> [EXERCISE BRIEF]:
Answer these from the passage below on nitrogen-doped carbon materials:
1. What upper limit of N did Watanabe et al. find at 900?
2. Which synthesis method produced the nitrogen doped porous carbon balls studied by Agrawal et al.?
3. Which code was used to study the N and S co-doped graphene structures?

Moreover, Watanabe et al. studied the upper limit for the nitrogen in carbon materials both theoretically and experimentally [24]. In the experimental study, they have concluded that with any increase in the carbonization temperature, the limit for nitrogen content in N doped carbon structures is decreasing. Moreover, the upper limits of N were found to be 14.32 and 21.66 wt% at 1000 and 900, respectively (Figure 7). Then they proceeded with studying the energetically favored structures at 1000 by doping N into C structure. The results they found were in close agreement with their experiment indicating that the existence of doped N in these structures is graphitic.

Figure 7.

Graphene structure with varying N/C ratio [24].

Agrawal et al. studied nanocarbon balls and microcarbon balls with and without nitrogen doping, both experimentally and theoretically [25]. Nitrogen doped porous carbon balls had been synthesized in the micro and nano range using the hydrothermal synthesis. According to their work, the nitrogen doped compounds had more electrical conductivity then undoped compounds. Their experimental results showed a similar situation as the charging capacity of N doped structures is more than the undoped micro and nano carbon balls. More recently, N and S co-doped graphene structures were studied theoretically using VASP code [26]. 3N doped graphene, 2N and 1S doped graphene, 1 N and 2 S doped graphene, and 3 S doped graphene structure were simulated with single vacancy site near the doped atoms as shown in Figure 8. It was concluded that the bandgap goes from 0.4473 to 0.255 eV for 3N doped structure and 3S doped structure and that the N on the sited has a negative nature compared to s-doped structure which has a positive structure. With the increasing amount of S atoms, the charge on s decreases and we can tune the properties of graphene from this co-doping for electronic devices like Li-ion batteries.

Figure 8.

Single vacancy graphene structures with (a) 3 N, (b) 2 N and 1 S, (c) 2 S and 1 N, and (d) 3 S doping [26].

> [DATASET CONTENT]:
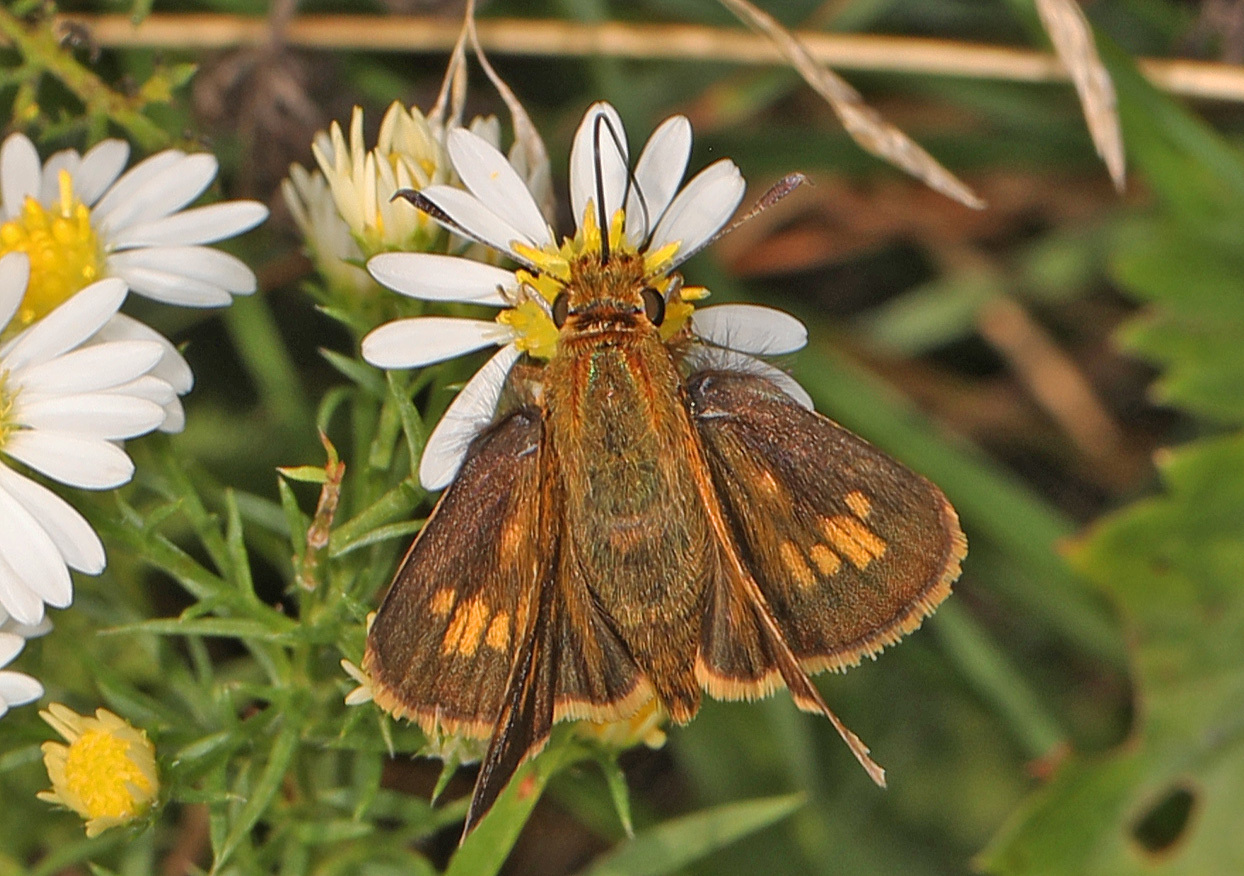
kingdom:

> [EXERCISE RESULT]:
1. 21.66 wt%
2. Hydrothermal synthesis
3. VASP